Angola beantragte einen Aufschub seiner Schuldendienstzahlungen unter der DSSI, zu der sich auch China, der wichtigste bilaterale Gläubiger Angolas, als G20-Mitglied verpflichtet hatte. Doch auch hier steckt der Teufel im Detail: Denn ein Großteil der Verbindlichkeiten gegenüber chinesischen Institutionen, etwa 14,5 von geschätzten 20 Milliarden US-Dollar, liegen bei der China Development Bank (CDB). Diese betrachtet die chinesische Regierung als kommerzielle Bank und somit als Privatgläubiger – für die Verbindlichkeiten der CDB sah China sich damit nicht verpflichtet. Ohne die Beteiligung der chinesischen (halb-)staatlichen Banken hätte die DSSI Angola kaum Luft zum Atmen verschafft und die Pleite war nah. Doch dann wurde bekannt, dass sich die angolanische Regierung außerhalb der DSSI mit seinen größten chinesischen Gläubigern (der CDB, der chinesischen Export-Import-Bank und der Industrial and Commercial Bank of China) auf einen dreijährigen Zahlungsaufschub einigen konnte. Damit erhält Angola von 2020 bis 2022 Schuldenerleichterungen in Höhe von insgesamt 6,9 Milliarden US-Dollar, mehr als 45 Prozent der fälligen Zahlungen an ausländische Gläubiger in diesem Zeitraum. Zusammen mit Hilfsfinanzierungen des IWF hat Angola dadurch kurzfristig die Pleite abgewendet.
Die Zahlungen wurden allerdings nicht gestrichen. Sie müssen immer noch sämtlich, wenn auch zu einem späteren Zeitpunkt, zurückgezahlt werden. Das Schuldenproblem bleibt, die Abhängigkeit von der schwächelnden Ölproduktion auch. Der Tag der Wahrheit kommt, nur eben etwas später.
Corona-Pandemie legt Schwächen der internationalen Finanzarchitektur offen
Die Corona-Pandemie offenbart an diesen und vielen weiteren Länderbeispielen eine schon lange bestehende strukturelle Unzulänglichkeit der globalen Finanzarchitektur: einen fehlenden rechtsstaatlichen und verlässlichen Rahmen zur Koordination aller Gläubiger. Schon in vergangenen Schuldenkrisen hat die Fragmentierung in verschiedene Verfahren und Regeln und das damit bestehende Machtungleichgewicht zwischen Schuldnern und Gläubigern dazu geführt, dass Schuldenkrisen nicht gelöst, sondern teils über Jahrzehnte verschleppt wurden.
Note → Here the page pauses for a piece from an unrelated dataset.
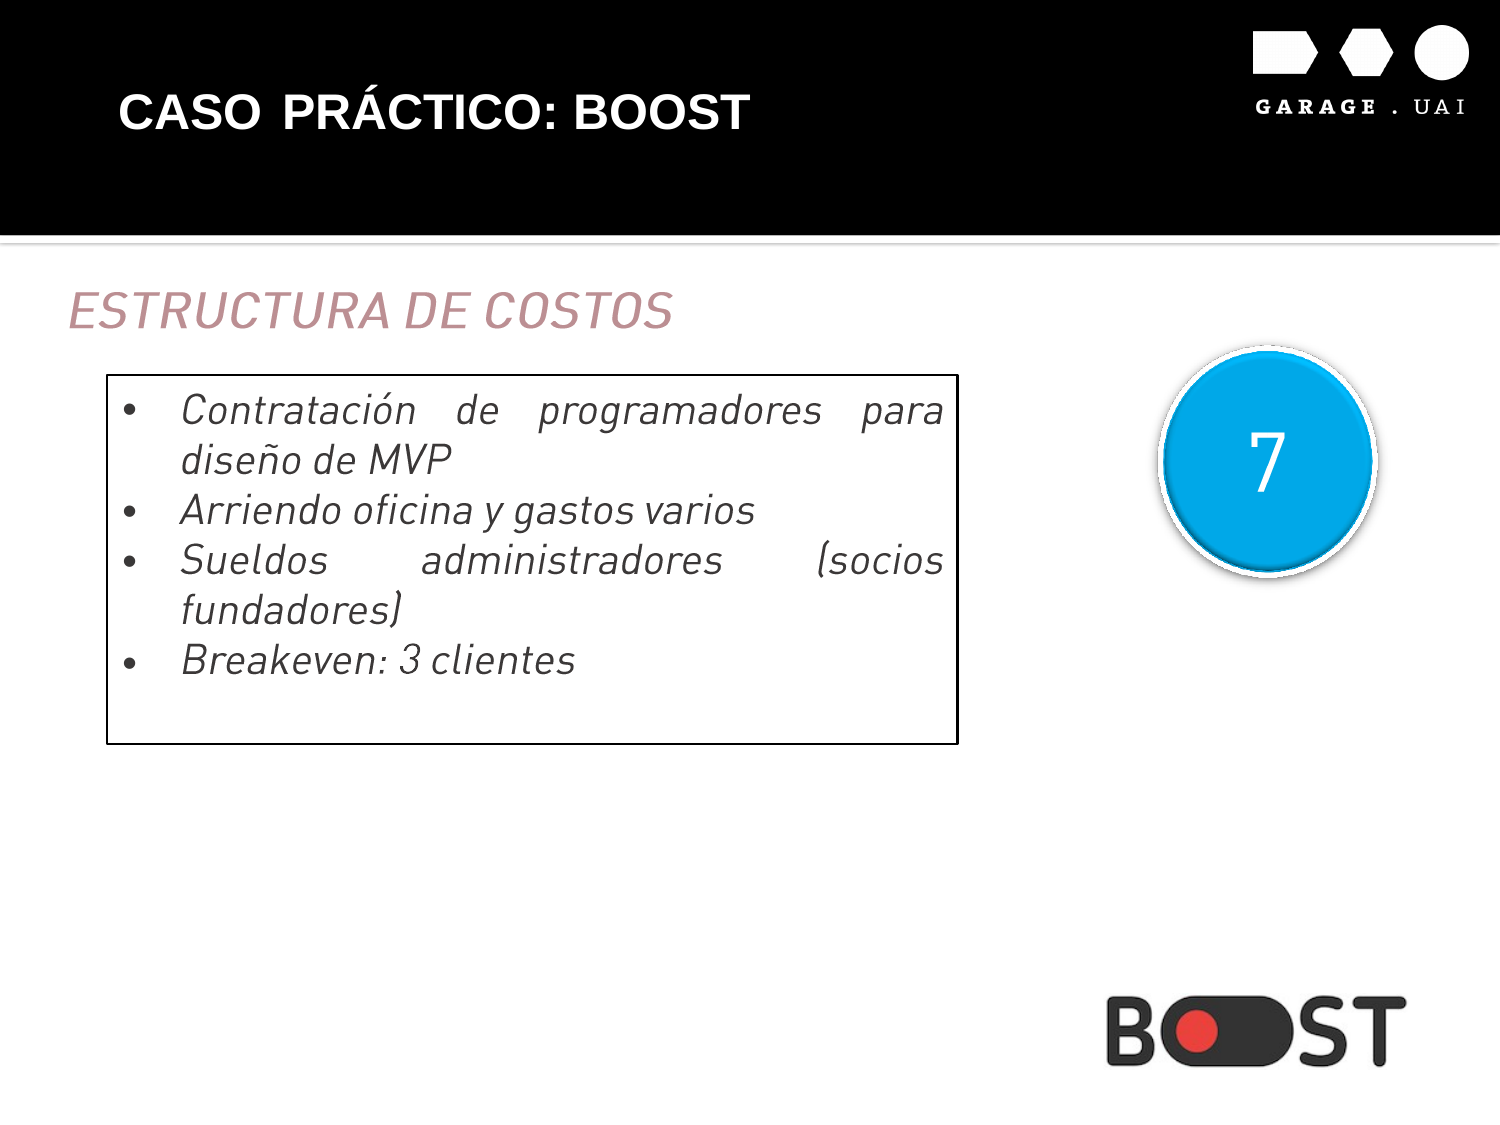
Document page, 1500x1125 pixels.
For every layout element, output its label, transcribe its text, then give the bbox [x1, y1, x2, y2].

Weil es kein System gibt, was die Kosten fair zwischen allen verteilt, ist es nicht verwunderlich, dass es Gläubigergruppen gibt, die nicht freiwillig verzichten. Schon vor der Corona-Pandemie forderten Entwicklungsländer, etwa der Botschafter Malawis für die Gruppe der am wenigsten entwickelten Länder in den Vereinten Nationen, die Wiederaufnahme von Verhandlungen zur Schaffung eines Staateninsolvenzverfahrens.
Auch in der deutschen Politik mehren sich die Stimmen, die sich für ein solches Verfahren aussprechen. Die IWF-Chefin äußerte bei der Frühjahrstagung von IWF und Weltbank im April 2020 noch ihr Bedauern, dass ein Staateninsolvenzverfahren nicht geschaffen wurde, als die Zeiten noch einfacher waren. Anstatt mit Bedauern den Kopf in den Sand zu stecken, muss die internationale Gemeinschaft den Moment der Krise nutzen und systemische Reformen auf den Weg bringen.
Kristina Rehbein
Die Autorin ist politische Koordinatorin und Geschäftsführerin von „erlassjahr.de – Entwicklung braucht Entschuldung" und seit 2017 Mitglied des Vorstands des European Network on Debt and Development (EURODAD) mit Sitz in Brüssel.